In instances when a target is obscured by electromagnetic interference or a natural obstacle like an island, the fiber optic connection is maintained because of the very low power levels used to transmit the signals. The pulses are continuous because they stay beneath higher-level disturbance, giving off little infrared radiation across a low-frequency radar band. Problems such as electromagnetic jamming do not prevent optical fiber transmissions because signals are passed optically, as opposed to electrically. Bending light pathways allow data to be received around obstacles and through electrical jamming patterns.
A key Polyphem feature is its ability to hit a single target with multiple missiles. Called ripple fire, as many as four missiles can be launched from one platform, each simultaneously hitting the same target from different directions. If the operator sees that one or more of the missiles will not strike the designated location, the weapons can be called off individually and repositioned for a second attempt. In non-strike operations such as reconnaissance or surveillance missions, Polyphem can be used to make several passes over an area to collect more visual data than could be gathered in one fly-over.

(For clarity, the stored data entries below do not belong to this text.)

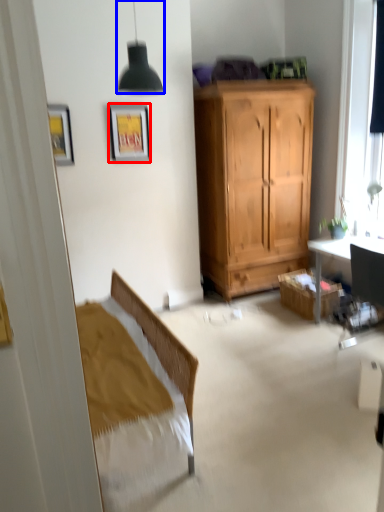
Question: Which point is further to the camera, picture frame (highlighted by a red box) or lamp (highlighted by a blue box)?

Choices:
 (A) picture frame
 (B) lamp

Answer: (A)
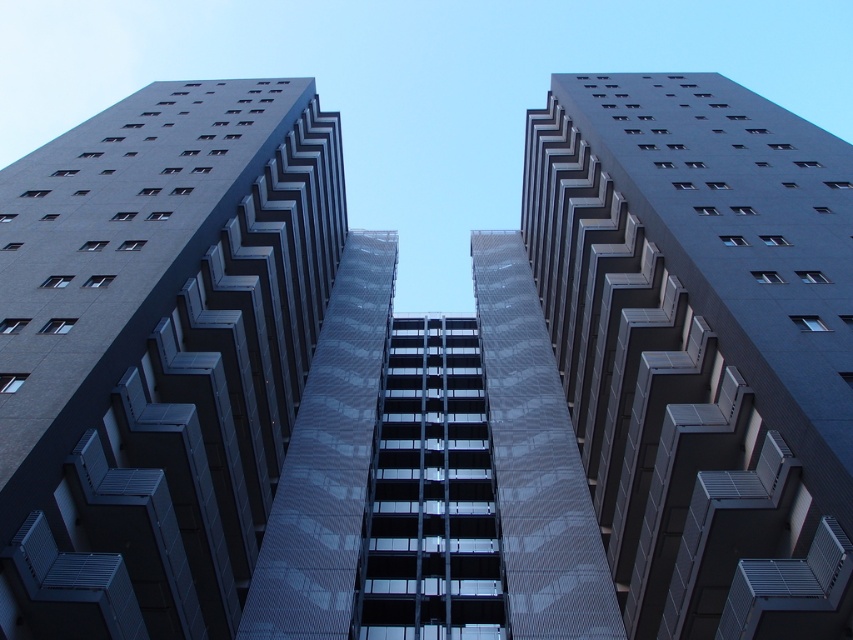
You are an architect reviewing the design of the three buildings. You notice that there are two central buildings labeled as smooth glass building at center and smooth concrete building at center. Which one is positioned to the left of the other?

The smooth glass building at center is to the left of smooth concrete building at center.

Based on the scene description, what is the significance of the point at coordinates (157, 352)?

The point at coordinates (157, 352) indicates the location of the smooth glass building at center.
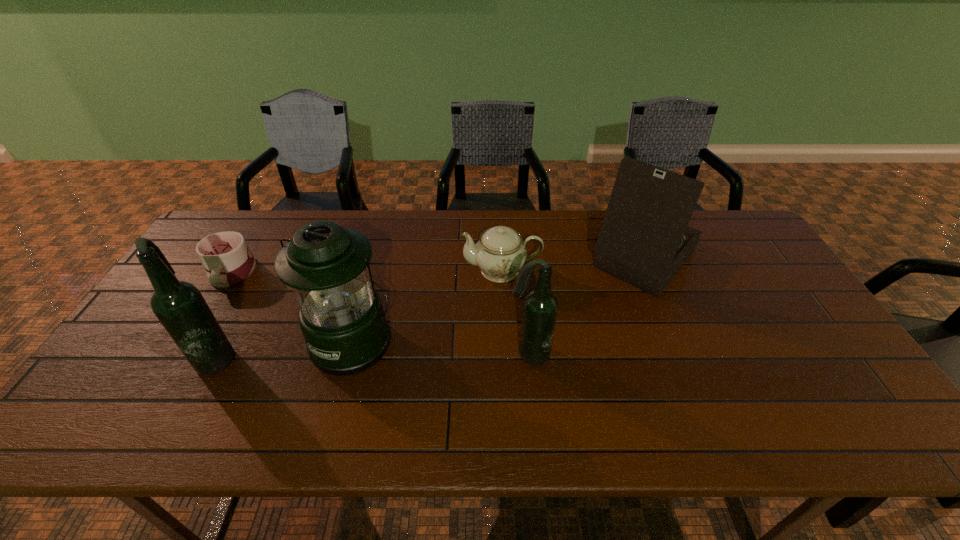
Please point a spot on the right to add another beer bottle. Please provide its 2D coordinates. Your answer should be formatted as a tuple, i.e. [(x, y)], where the tuple contains the x and y coordinates of a point satisfying the conditions above.

[(838, 352)]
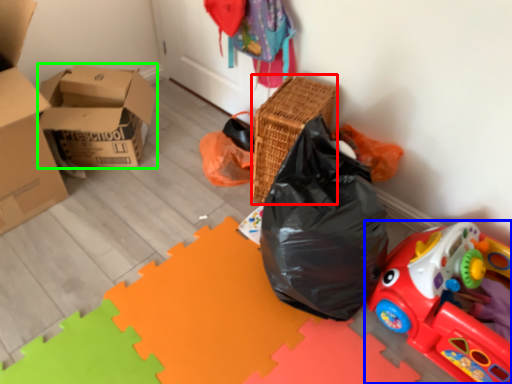
Question: Based on their relative distances, which object is nearer to basket (highlighted by a red box)? Choose from toy (highlighted by a blue box) and box (highlighted by a green box).

Choices:
 (A) toy
 (B) box

Answer: (A)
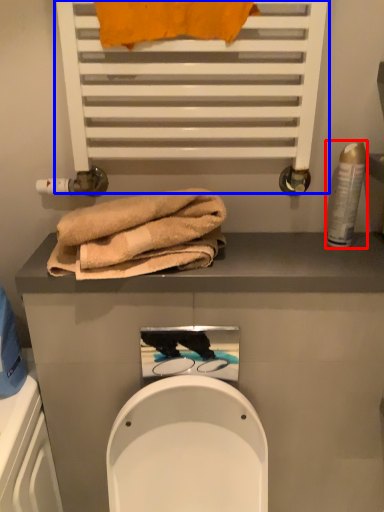
Question: Which object appears closest to the camera in this image, toiletry (highlighted by a red box) or shelf (highlighted by a blue box)?

Choices:
 (A) toiletry
 (B) shelf

Answer: (B)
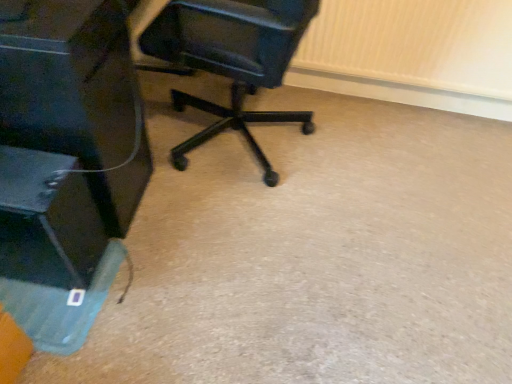
Question: Is black plastic chair at center to the right of matte black monitor at left from the viewer's perspective?

Choices:
 (A) no
 (B) yes

Answer: (B)

Question: From a real-world perspective, is black plastic chair at center on top of matte black monitor at left?

Choices:
 (A) no
 (B) yes

Answer: (B)

Question: Can matte black monitor at left be found inside black plastic chair at center?

Choices:
 (A) yes
 (B) no

Answer: (B)

Question: From the image's perspective, is black plastic chair at center below matte black monitor at left?

Choices:
 (A) no
 (B) yes

Answer: (A)

Question: Is black plastic chair at center taller than matte black monitor at left?

Choices:
 (A) yes
 (B) no

Answer: (A)

Question: Is the depth of black plastic chair at center less than that of matte black monitor at left?

Choices:
 (A) no
 (B) yes

Answer: (A)

Question: Considering the relative sizes of matte black monitor at left and black plastic chair at center in the image provided, is matte black monitor at left bigger than black plastic chair at center?

Choices:
 (A) yes
 (B) no

Answer: (A)

Question: Is matte black monitor at left positioned with its back to black plastic chair at center?

Choices:
 (A) yes
 (B) no

Answer: (A)

Question: From the image's perspective, is matte black monitor at left over black plastic chair at center?

Choices:
 (A) yes
 (B) no

Answer: (B)

Question: From the image's perspective, is matte black monitor at left beneath black plastic chair at center?

Choices:
 (A) yes
 (B) no

Answer: (A)

Question: Are matte black monitor at left and black plastic chair at center beside each other?

Choices:
 (A) no
 (B) yes

Answer: (A)

Question: Considering the relative sizes of matte black monitor at left and black plastic chair at center in the image provided, is matte black monitor at left shorter than black plastic chair at center?

Choices:
 (A) no
 (B) yes

Answer: (B)

Question: Is black plastic chair at center inside the boundaries of matte black monitor at left, or outside?

Choices:
 (A) outside
 (B) inside

Answer: (A)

In surface operations, Polyphem offers easy integration with shipboard fire control support systems and combat information centers, developers say. The C3I interface enables pre-engagement mission planning using 20-inch, high-resolution screen displays of target areas. Infrared magnification of potential flight paths aids in determining no-fly zones and other restricted airspace quadrants to 33 nautical miles. Aside from low radiation output, the low signature format of both firing stations and missile designs also help the system avoid radar detection by the intended target.
Polyphem completed the first phase of operational evaluation testing in September 2000. The second phase of experimental testing involving demonstrations at the system level is ongoing, and potential exists for incorporating the product into the German navy’s new K-130 Corvette class of surface ships. Experimentation with helicopter and submarine variants, the latter to be used in conjunction with class U-212 German submarines, is also underway. A fully operational surface-to-air format is scheduled to enter service in 2004.